Software Rasterizer On Hold
I pretty much have hit a limit with optimization on the rasterizer. I made quite a few improvements with respect to memory access, redundant function calls, and overall program flow. The net result, when rendering a single bilinear filtered textured triangle at 640x480 is approximately 22-24 fps when the triangle covers approximately 1/3 of the screen. VTune tells me that my latest hotspot is the bilinear sample function, and there is not a whole lot going on in there other than looking up some memory and combining it all together.

I would like to eventually perform some SSE2 optimizations, in particular on the rasterizer. This would be my first venture into such a beast, and would be a great learning experience. I have wanted to add some form of SIMD support to my vector/matrix operations for a while now anyways.

However, the software rendering project is going to be ramping down. I have a couple other projects that I have been kicking around in my head that are just about ready to start, and my free time is very limited right now. I should get some news in the next couple days regarding a couple of proposals that I submitted last month, so my free time schedule is going to be either completely empty or a little more open in the coming days.

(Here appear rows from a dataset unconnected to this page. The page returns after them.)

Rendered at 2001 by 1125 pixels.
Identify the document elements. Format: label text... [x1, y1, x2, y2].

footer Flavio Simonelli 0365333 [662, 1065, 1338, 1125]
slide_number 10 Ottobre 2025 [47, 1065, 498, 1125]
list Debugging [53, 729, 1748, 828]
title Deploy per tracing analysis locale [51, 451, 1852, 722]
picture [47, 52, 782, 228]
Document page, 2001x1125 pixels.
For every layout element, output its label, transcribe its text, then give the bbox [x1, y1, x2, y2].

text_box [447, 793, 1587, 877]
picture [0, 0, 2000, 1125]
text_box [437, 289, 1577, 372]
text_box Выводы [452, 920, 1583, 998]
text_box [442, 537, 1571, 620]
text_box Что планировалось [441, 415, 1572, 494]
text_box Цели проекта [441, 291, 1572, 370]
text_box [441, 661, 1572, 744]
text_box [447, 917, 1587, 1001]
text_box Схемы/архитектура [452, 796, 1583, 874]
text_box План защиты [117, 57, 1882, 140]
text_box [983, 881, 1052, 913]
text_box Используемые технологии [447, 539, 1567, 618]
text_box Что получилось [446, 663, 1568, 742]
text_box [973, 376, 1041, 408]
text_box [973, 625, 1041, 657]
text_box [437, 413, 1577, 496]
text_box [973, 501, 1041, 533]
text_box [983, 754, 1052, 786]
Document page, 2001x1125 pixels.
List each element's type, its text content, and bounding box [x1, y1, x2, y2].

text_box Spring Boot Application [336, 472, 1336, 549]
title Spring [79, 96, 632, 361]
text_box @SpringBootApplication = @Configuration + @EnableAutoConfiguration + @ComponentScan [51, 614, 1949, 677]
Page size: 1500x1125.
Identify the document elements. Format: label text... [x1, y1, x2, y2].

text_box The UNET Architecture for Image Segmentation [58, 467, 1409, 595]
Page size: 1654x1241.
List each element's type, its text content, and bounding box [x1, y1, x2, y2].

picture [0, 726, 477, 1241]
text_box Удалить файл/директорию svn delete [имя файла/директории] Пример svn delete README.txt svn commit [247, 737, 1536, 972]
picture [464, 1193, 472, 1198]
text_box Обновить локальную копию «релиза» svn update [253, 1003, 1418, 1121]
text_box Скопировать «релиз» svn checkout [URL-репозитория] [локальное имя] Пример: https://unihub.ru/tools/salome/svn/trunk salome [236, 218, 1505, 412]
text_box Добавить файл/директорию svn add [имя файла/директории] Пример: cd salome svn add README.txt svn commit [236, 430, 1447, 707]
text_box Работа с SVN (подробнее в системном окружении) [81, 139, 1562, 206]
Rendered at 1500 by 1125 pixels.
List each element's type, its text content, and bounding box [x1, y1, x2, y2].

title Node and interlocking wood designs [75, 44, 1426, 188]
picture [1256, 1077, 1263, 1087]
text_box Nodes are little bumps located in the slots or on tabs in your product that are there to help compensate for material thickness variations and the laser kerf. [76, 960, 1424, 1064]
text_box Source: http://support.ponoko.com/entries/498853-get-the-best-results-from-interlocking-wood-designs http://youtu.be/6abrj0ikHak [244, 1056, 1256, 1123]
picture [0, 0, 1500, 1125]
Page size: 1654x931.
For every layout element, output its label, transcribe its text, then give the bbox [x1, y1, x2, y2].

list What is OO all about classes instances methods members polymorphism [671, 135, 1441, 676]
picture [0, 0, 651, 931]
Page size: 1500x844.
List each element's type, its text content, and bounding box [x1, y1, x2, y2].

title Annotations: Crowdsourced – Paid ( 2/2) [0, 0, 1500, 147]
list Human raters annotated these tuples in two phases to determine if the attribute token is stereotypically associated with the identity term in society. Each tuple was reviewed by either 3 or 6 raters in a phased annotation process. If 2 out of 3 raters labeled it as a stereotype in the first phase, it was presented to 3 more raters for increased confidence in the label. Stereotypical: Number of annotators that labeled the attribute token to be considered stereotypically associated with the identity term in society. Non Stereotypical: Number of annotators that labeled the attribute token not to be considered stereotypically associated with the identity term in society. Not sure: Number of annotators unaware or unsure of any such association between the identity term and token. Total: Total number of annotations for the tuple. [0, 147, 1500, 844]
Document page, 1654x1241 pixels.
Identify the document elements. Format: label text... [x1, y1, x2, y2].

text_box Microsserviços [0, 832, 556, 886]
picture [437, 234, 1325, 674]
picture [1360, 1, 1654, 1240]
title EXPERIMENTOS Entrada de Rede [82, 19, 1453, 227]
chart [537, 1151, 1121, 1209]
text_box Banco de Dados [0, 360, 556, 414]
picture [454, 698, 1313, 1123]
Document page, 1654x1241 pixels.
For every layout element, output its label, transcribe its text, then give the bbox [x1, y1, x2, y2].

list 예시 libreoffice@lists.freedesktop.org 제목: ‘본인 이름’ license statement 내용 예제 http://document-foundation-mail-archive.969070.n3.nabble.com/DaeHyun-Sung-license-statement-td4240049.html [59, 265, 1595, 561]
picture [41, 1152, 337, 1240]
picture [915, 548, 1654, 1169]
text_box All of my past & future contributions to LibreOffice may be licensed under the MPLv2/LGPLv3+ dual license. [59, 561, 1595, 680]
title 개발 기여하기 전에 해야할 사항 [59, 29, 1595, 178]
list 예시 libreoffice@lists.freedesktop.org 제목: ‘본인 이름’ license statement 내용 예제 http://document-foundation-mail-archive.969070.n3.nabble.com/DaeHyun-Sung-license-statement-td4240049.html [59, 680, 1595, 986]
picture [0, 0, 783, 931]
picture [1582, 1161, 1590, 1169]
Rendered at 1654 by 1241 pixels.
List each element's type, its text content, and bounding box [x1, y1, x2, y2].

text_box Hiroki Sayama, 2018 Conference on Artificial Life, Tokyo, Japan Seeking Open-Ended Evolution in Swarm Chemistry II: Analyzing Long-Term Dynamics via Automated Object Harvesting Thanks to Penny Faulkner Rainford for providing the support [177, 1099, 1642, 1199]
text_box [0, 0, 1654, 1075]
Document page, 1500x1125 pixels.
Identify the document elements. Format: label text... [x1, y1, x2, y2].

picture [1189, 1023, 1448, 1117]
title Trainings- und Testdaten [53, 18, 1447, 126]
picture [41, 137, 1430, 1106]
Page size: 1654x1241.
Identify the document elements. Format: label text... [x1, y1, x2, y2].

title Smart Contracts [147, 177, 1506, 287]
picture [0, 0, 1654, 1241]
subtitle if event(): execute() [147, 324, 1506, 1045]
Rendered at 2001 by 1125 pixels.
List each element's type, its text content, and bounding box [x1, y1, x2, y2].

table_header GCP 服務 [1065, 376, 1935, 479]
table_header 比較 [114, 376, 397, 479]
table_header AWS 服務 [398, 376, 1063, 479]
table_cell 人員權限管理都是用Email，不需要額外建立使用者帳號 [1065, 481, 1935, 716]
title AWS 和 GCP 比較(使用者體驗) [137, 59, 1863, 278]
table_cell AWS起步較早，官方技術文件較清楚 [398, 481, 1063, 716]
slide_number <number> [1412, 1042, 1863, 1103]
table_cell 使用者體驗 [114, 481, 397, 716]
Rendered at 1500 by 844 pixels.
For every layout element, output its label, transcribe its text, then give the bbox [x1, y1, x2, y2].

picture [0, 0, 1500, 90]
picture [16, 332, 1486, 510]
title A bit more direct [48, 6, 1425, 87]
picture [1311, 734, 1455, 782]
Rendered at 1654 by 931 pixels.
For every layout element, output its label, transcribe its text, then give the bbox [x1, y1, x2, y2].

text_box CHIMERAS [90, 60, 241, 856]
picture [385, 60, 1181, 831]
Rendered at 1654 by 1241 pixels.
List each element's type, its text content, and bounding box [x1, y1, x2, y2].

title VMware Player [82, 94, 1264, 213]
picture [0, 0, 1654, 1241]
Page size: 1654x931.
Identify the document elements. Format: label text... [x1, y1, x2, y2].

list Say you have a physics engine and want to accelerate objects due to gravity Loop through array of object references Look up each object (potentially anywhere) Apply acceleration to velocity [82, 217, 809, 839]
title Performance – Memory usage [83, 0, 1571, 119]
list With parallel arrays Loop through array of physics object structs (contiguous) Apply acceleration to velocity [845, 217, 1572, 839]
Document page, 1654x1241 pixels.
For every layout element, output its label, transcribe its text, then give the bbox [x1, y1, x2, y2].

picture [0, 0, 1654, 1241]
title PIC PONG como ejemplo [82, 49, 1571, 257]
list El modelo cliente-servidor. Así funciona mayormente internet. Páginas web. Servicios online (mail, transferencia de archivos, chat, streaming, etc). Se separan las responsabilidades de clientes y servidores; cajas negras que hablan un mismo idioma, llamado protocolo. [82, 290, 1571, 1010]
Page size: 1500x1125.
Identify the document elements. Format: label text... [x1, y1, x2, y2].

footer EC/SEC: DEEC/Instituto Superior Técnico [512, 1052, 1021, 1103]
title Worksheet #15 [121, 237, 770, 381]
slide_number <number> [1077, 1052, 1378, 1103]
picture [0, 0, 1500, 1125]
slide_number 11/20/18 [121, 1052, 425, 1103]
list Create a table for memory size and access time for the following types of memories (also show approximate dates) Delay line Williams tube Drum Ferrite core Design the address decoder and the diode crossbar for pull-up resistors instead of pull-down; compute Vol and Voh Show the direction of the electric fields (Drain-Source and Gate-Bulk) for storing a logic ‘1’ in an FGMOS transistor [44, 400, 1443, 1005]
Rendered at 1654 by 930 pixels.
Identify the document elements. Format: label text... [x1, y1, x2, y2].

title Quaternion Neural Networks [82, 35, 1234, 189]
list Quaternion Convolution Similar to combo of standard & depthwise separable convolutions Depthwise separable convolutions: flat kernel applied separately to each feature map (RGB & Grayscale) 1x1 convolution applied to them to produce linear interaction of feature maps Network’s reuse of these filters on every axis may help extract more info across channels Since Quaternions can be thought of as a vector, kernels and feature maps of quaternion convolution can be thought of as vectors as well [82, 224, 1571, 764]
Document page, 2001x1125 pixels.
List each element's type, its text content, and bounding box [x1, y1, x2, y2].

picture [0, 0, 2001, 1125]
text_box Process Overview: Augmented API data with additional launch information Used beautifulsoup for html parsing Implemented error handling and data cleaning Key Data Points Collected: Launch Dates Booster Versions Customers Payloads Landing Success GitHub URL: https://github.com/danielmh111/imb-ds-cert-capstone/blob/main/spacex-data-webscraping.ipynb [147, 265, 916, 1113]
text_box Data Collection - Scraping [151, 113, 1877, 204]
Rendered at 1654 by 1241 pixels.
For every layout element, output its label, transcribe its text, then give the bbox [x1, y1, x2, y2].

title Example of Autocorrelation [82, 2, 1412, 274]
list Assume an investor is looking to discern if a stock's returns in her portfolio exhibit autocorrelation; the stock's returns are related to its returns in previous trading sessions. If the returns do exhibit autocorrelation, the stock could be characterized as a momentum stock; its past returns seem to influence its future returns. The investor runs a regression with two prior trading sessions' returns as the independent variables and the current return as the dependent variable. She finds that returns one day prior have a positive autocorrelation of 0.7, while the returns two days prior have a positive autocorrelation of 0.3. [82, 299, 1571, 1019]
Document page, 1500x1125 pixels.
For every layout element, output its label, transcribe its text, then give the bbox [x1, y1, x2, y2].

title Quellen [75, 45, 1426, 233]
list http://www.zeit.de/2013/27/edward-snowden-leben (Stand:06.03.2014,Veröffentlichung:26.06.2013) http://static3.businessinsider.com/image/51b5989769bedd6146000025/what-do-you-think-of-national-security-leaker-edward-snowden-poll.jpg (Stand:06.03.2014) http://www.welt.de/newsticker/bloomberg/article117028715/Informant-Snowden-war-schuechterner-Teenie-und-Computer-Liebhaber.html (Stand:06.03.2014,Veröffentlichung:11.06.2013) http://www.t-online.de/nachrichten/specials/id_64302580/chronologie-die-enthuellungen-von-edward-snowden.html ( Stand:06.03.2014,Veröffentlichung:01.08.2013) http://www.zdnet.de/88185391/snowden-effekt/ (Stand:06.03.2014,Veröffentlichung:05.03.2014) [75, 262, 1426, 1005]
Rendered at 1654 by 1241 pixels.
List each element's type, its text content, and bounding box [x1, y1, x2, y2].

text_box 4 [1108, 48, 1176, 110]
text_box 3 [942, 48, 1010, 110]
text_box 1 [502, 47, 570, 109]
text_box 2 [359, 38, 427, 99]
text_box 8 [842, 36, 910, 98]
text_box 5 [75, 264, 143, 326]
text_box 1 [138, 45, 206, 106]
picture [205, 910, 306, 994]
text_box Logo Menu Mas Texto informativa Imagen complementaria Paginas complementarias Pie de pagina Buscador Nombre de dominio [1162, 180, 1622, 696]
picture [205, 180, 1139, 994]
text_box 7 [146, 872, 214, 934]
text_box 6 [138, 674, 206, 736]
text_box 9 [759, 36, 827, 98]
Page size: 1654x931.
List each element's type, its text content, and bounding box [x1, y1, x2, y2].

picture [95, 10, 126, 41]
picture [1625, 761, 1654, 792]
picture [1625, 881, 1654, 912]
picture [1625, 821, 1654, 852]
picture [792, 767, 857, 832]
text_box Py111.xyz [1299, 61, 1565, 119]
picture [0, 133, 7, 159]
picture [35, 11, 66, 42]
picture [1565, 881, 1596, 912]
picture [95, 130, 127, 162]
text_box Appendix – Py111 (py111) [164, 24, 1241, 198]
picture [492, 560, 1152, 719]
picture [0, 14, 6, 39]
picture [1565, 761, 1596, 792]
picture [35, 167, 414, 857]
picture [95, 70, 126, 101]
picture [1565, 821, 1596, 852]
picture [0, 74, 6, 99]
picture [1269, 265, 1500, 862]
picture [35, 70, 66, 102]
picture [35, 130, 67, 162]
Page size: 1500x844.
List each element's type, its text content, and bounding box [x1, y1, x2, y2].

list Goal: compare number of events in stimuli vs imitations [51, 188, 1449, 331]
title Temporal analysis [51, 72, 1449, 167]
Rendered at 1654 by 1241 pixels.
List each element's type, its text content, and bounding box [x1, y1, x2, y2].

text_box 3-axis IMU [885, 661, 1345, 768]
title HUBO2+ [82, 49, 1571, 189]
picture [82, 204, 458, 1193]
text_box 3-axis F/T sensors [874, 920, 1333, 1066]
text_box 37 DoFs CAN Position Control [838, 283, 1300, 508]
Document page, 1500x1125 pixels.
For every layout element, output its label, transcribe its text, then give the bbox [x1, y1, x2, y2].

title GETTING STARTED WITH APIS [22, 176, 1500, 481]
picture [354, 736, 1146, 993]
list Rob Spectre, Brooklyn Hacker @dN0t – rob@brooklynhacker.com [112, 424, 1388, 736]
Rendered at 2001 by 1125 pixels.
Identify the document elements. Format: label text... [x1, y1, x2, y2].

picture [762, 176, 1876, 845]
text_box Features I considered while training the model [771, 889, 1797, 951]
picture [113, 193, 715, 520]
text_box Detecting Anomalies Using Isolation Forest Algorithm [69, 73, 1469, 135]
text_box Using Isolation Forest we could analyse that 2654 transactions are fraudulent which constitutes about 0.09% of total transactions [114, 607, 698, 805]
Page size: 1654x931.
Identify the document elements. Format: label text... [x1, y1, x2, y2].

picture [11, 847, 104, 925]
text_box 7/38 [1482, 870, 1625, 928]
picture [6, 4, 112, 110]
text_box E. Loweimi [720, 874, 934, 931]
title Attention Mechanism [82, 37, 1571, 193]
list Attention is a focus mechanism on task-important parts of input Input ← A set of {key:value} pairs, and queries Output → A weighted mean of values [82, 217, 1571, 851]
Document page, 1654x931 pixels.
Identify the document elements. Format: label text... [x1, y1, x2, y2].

I still haven't decided if I will attempt to write a software rendering article or not. It would be fun I'm sure, but I don't know if I can add enough material to make it worth while. We'll have to see how that goes - usually if I am going to write it, inspiration will strike me and I'll just start writing. We'll see how it all works out...
Recommended Comments

You can do better than that. Mine runs faster than that.

Somehow, I got the impression that you're re-calculating the pixel pointer for every pixel you draw. Don't!

Forget about filtering your textures, it's just too damn much of a performance hit.

Switch to affine texture mapping when the triangle has a constant z.

Map the texture in little affine chunks.

Shame to hear it's on hold, but so long as it doesn't transition to 'cancelled' [wink]

I'd of thought the optimization side of things would be facinating - if I actually knew what this thing called "spare time" was then I'd be all over it. There can only be a few classes of relevant applications that tax the entire machine like a software rasterizer does - highly complex, high arithmetic, high bandwidth, massively parallel and almost perfectly suited to SIMD extensions [grin]

But anyway, best of luck with your proposals!